(TASK INSTRUCTIONS)
Before you return the lines below, strip out any images and keep every word as written.

Stored data
------------------------

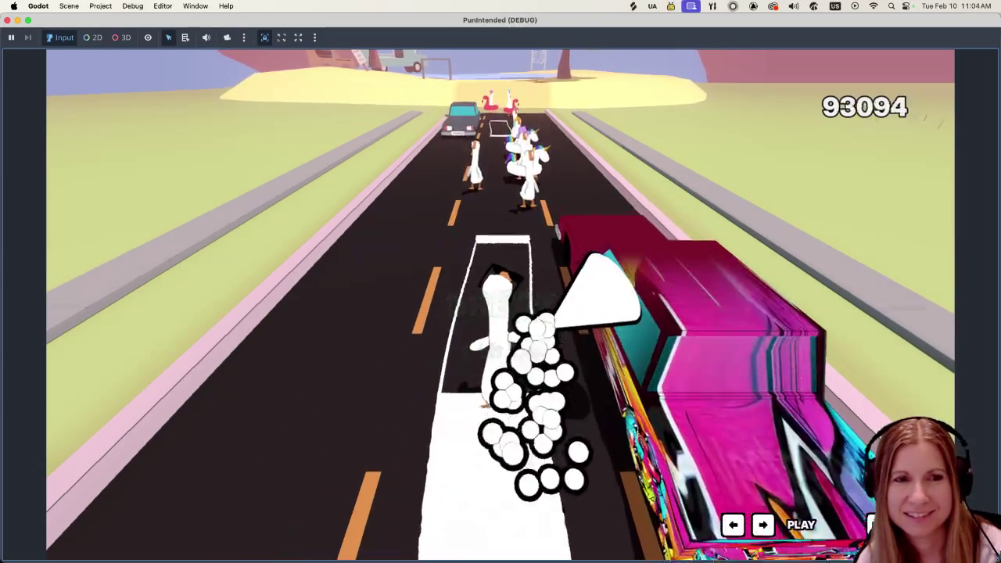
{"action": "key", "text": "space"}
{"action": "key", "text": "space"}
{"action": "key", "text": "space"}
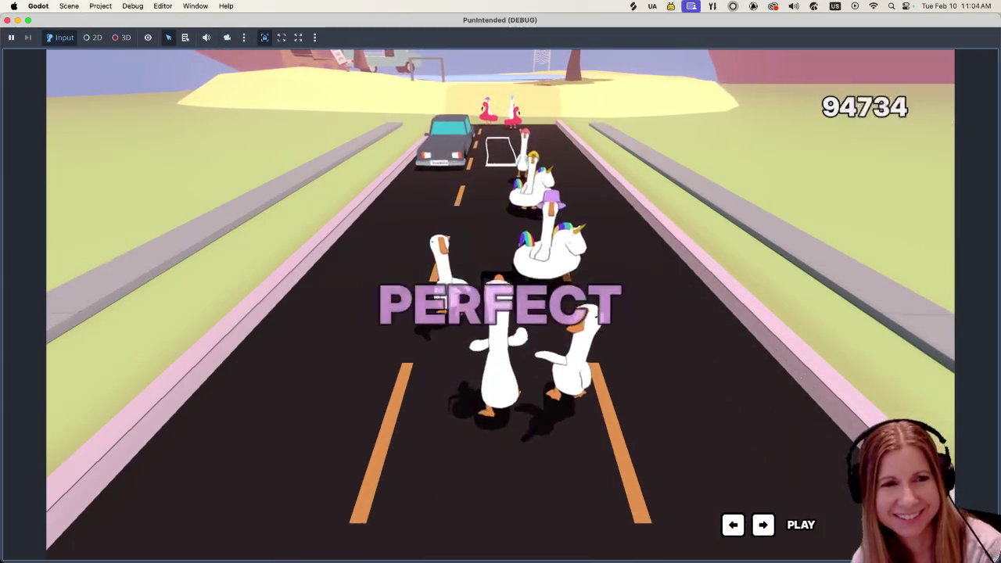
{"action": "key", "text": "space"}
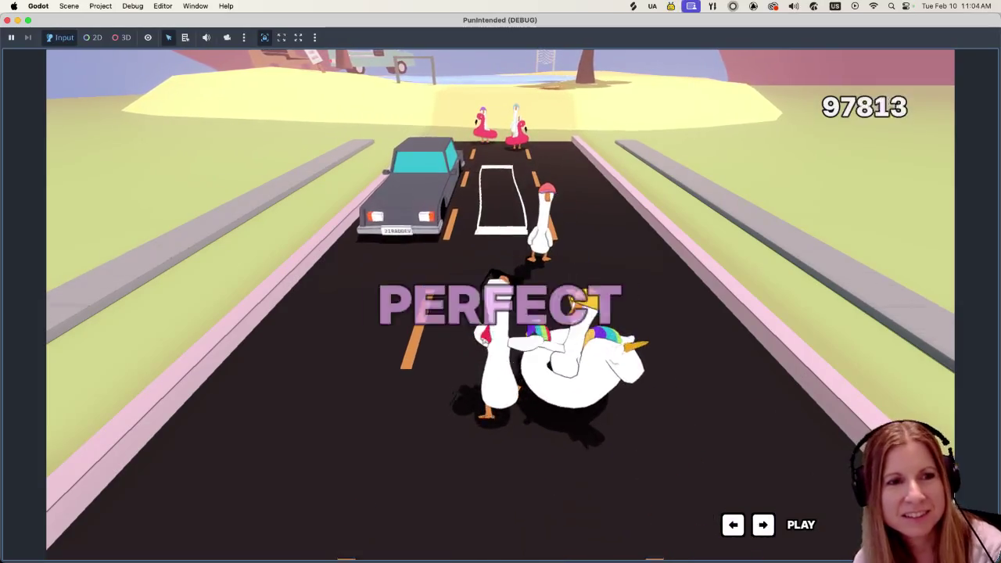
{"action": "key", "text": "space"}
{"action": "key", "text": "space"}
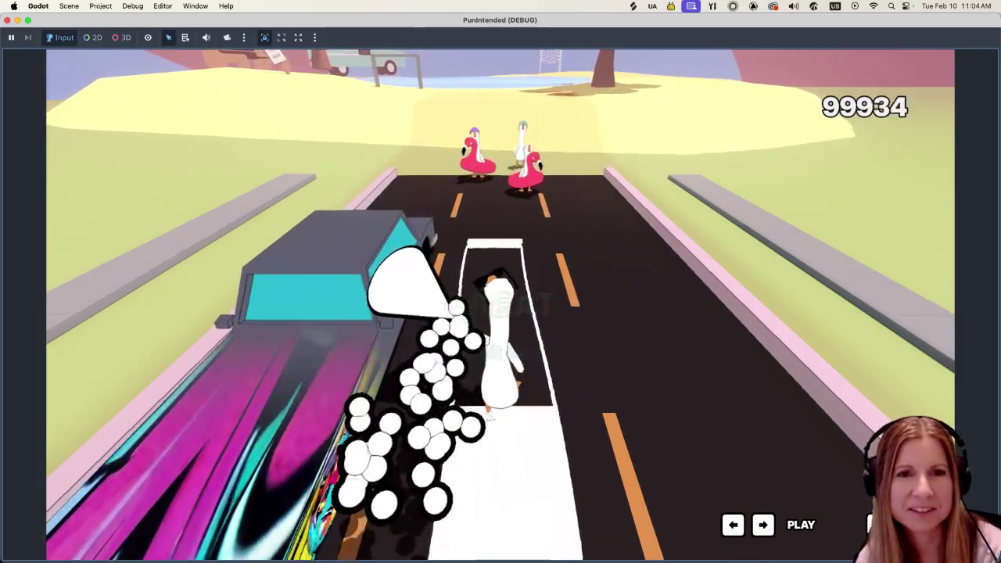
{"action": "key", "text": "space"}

------------------------

(SOLVED PROBLEM)
{"action": "key", "text": "space"}
{"action": "key", "text": "space"}
{"action": "key", "text": "space"}
{"action": "key", "text": "space"}
{"action": "key", "text": "space"}
{"action": "key", "text": "space"}
{"action": "key", "text": "space"}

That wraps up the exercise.